Reproduce every line of the items below verbatim, keeping the original order and wording.
....................
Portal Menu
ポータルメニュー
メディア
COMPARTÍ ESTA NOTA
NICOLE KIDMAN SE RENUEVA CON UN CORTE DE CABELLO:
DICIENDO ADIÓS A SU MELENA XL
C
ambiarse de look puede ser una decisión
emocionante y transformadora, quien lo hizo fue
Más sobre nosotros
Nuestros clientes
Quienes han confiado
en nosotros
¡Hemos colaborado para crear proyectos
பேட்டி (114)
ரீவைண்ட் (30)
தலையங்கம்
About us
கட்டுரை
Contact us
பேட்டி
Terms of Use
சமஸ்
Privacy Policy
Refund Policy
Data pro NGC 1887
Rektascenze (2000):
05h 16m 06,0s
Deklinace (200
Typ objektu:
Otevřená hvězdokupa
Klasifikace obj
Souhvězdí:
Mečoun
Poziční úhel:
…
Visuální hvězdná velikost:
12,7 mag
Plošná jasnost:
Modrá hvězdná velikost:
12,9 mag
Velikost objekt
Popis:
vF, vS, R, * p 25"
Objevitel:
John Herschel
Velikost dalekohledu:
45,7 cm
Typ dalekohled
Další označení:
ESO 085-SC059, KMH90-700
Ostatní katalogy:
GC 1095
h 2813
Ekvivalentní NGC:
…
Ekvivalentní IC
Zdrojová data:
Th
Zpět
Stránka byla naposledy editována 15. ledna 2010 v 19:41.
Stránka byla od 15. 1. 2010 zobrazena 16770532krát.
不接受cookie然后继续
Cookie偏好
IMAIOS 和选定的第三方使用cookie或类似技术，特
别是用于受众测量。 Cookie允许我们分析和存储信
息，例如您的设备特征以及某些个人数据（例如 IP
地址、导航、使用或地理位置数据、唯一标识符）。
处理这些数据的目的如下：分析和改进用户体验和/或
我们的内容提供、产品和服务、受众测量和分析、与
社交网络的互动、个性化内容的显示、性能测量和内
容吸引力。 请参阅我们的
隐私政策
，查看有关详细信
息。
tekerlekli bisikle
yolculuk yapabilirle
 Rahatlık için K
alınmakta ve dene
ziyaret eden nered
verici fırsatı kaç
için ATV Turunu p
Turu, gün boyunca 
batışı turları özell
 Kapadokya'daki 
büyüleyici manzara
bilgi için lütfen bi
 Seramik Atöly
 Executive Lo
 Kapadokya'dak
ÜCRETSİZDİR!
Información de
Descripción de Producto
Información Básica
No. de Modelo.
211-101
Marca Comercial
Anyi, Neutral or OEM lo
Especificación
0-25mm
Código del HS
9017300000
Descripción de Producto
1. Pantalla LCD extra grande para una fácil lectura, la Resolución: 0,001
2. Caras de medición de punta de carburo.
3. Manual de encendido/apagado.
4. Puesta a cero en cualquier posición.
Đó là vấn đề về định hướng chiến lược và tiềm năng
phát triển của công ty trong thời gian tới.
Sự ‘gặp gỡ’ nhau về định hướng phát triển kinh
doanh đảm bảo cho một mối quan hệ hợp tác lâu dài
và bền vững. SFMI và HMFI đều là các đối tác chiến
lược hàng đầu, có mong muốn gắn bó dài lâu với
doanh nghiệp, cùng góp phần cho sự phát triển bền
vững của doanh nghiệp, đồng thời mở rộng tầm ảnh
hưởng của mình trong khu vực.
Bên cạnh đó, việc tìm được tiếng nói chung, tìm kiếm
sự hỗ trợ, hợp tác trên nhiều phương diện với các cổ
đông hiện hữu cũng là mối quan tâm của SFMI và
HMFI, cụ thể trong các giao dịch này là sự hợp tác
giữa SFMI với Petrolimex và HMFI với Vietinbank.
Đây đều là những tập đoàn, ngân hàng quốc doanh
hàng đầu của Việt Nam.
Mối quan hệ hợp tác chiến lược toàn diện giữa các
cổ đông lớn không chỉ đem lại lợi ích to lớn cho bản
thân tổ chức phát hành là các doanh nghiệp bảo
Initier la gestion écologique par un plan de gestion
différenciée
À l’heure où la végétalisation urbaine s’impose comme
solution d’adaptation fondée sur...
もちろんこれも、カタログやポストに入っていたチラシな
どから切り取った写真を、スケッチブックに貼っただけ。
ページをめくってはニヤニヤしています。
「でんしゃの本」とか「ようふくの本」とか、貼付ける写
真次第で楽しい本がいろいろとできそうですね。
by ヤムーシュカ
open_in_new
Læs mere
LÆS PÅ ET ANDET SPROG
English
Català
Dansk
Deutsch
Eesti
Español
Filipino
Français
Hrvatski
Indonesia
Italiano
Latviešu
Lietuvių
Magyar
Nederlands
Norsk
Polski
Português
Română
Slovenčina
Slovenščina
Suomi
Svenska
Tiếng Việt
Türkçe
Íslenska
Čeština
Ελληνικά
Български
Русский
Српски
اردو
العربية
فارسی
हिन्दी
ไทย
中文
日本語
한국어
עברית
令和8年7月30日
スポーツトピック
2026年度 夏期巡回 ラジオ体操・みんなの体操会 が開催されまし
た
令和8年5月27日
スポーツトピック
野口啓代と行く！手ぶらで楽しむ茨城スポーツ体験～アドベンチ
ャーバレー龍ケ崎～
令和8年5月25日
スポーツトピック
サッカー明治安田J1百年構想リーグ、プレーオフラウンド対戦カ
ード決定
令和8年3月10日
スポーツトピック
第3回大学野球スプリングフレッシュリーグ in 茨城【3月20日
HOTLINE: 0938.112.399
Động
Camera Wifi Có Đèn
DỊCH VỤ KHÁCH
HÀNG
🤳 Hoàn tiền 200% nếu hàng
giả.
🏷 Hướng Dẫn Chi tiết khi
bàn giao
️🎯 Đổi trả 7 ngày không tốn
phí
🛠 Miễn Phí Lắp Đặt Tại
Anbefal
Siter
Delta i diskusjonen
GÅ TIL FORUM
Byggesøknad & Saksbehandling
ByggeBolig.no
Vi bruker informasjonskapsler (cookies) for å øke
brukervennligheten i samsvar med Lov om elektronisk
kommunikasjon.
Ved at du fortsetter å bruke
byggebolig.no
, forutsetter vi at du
....................
Answer space:
Portal Menu
ポータルメニュー
メディア
COMPARTÍ ESTA NOTA
NICOLE KIDMAN SE RENUEVA CON UN CORTE DE CABELLO:
DICIENDO ADIÓS A SU MELENA XL
C
ambiarse de look puede ser una decisión
emocionante y transformadora, quien lo hizo fue
Más sobre nosotros
Nuestros clientes
Quienes han confiado
en nosotros
¡Hemos colaborado para crear proyectos
பேட்டி (114)
ரீவைண்ட் (30)
தலையங்கம்
About us
கட்டுரை
Contact us
பேட்டி
Terms of Use
சமஸ்
Privacy Policy
Refund Policy
Data pro NGC 1887
Rektascenze (2000):
05h 16m 06,0s
Deklinace (200
Typ objektu:
Otevřená hvězdokupa
Klasifikace obj
Souhvězdí:
Mečoun
Poziční úhel:
…
Visuální hvězdná velikost:
12,7 mag
Plošná jasnost:
Modrá hvězdná velikost:
12,9 mag
Velikost objekt
Popis:
vF, vS, R, * p 25"
Objevitel:
John Herschel
Velikost dalekohledu:
45,7 cm
Typ dalekohled
Další označení:
ESO 085-SC059, KMH90-700
Ostatní katalogy:
GC 1095
h 2813
Ekvivalentní NGC:
…
Ekvivalentní IC
Zdrojová data:
Th
Zpět
Stránka byla naposledy editována 15. ledna 2010 v 19:41.
Stránka byla od 15. 1. 2010 zobrazena 16770532krát.
不接受cookie然后继续
Cookie偏好
IMAIOS 和选定的第三方使用cookie或类似技术，特
别是用于受众测量。 Cookie允许我们分析和存储信
息，例如您的设备特征以及某些个人数据（例如 IP
地址、导航、使用或地理位置数据、唯一标识符）。
处理这些数据的目的如下：分析和改进用户体验和/或
我们的内容提供、产品和服务、受众测量和分析、与
社交网络的互动、个性化内容的显示、性能测量和内
容吸引力。 请参阅我们的
隐私政策
，查看有关详细信
息。
tekerlekli bisikle
yolculuk yapabilirle
 Rahatlık için K
alınmakta ve dene
ziyaret eden nered
verici fırsatı kaç
için ATV Turunu p
Turu, gün boyunca 
batışı turları özell
 Kapadokya'daki 
büyüleyici manzara
bilgi için lütfen bi
 Seramik Atöly
 Executive Lo
 Kapadokya'dak
ÜCRETSİZDİR!
Información de
Descripción de Producto
Información Básica
No. de Modelo.
211-101
Marca Comercial
Anyi, Neutral or OEM lo
Especificación
0-25mm
Código del HS
9017300000
Descripción de Producto
1. Pantalla LCD extra grande para una fácil lectura, la Resolución: 0,001
2. Caras de medición de punta de carburo.
3. Manual de encendido/apagado.
4. Puesta a cero en cualquier posición.
Đó là vấn đề về định hướng chiến lược và tiềm năng
phát triển của công ty trong thời gian tới.
Sự ‘gặp gỡ’ nhau về định hướng phát triển kinh
doanh đảm bảo cho một mối quan hệ hợp tác lâu dài
và bền vững. SFMI và HMFI đều là các đối tác chiến
lược hàng đầu, có mong muốn gắn bó dài lâu với
doanh nghiệp, cùng góp phần cho sự phát triển bền
vững của doanh nghiệp, đồng thời mở rộng tầm ảnh
hưởng của mình trong khu vực.
Bên cạnh đó, việc tìm được tiếng nói chung, tìm kiếm
sự hỗ trợ, hợp tác trên nhiều phương diện với các cổ
đông hiện hữu cũng là mối quan tâm của SFMI và
HMFI, cụ thể trong các giao dịch này là sự hợp tác
giữa SFMI với Petrolimex và HMFI với Vietinbank.
Đây đều là những tập đoàn, ngân hàng quốc doanh
hàng đầu của Việt Nam.
Mối quan hệ hợp tác chiến lược toàn diện giữa các
cổ đông lớn không chỉ đem lại lợi ích to lớn cho bản
thân tổ chức phát hành là các doanh nghiệp bảo
Initier la gestion écologique par un plan de gestion
différenciée
À l’heure où la végétalisation urbaine s’impose comme
solution d’adaptation fondée sur...
もちろんこれも、カタログやポストに入っていたチラシな
どから切り取った写真を、スケッチブックに貼っただけ。
ページをめくってはニヤニヤしています。
「でんしゃの本」とか「ようふくの本」とか、貼付ける写
真次第で楽しい本がいろいろとできそうですね。
by ヤムーシュカ
open_in_new
Læs mere
LÆS PÅ ET ANDET SPROG
English
Català
Dansk
Deutsch
Eesti
Español
Filipino
Français
Hrvatski
Indonesia
Italiano
Latviešu
Lietuvių
Magyar
Nederlands
Norsk
Polski
Português
Română
Slovenčina
Slovenščina
Suomi
Svenska
Tiếng Việt
Türkçe
Íslenska
Čeština
Ελληνικά
Български
Русский
Српски
اردو
العربية
فارسی
हिन्दी
ไทย
中文
日本語
한국어
עברית
令和8年7月30日
スポーツトピック
2026年度 夏期巡回 ラジオ体操・みんなの体操会 が開催されまし
た
令和8年5月27日
スポーツトピック
野口啓代と行く！手ぶらで楽しむ茨城スポーツ体験～アドベンチ
ャーバレー龍ケ崎～
令和8年5月25日
スポーツトピック
サッカー明治安田J1百年構想リーグ、プレーオフラウンド対戦カ
ード決定
令和8年3月10日
スポーツトピック
第3回大学野球スプリングフレッシュリーグ in 茨城【3月20日
HOTLINE: 0938.112.399
Động
Camera Wifi Có Đèn
DỊCH VỤ KHÁCH
HÀNG
🤳 Hoàn tiền 200% nếu hàng
giả.
🏷 Hướng Dẫn Chi tiết khi
bàn giao
️🎯 Đổi trả 7 ngày không tốn
phí
🛠 Miễn Phí Lắp Đặt Tại
Anbefal
Siter
Delta i diskusjonen
GÅ TIL FORUM
Byggesøknad & Saksbehandling
ByggeBolig.no
Vi bruker informasjonskapsler (cookies) for å øke
brukervennligheten i samsvar med Lov om elektronisk
kommunikasjon.
Ved at du fortsetter å bruke
byggebolig.no
, forutsetter vi at du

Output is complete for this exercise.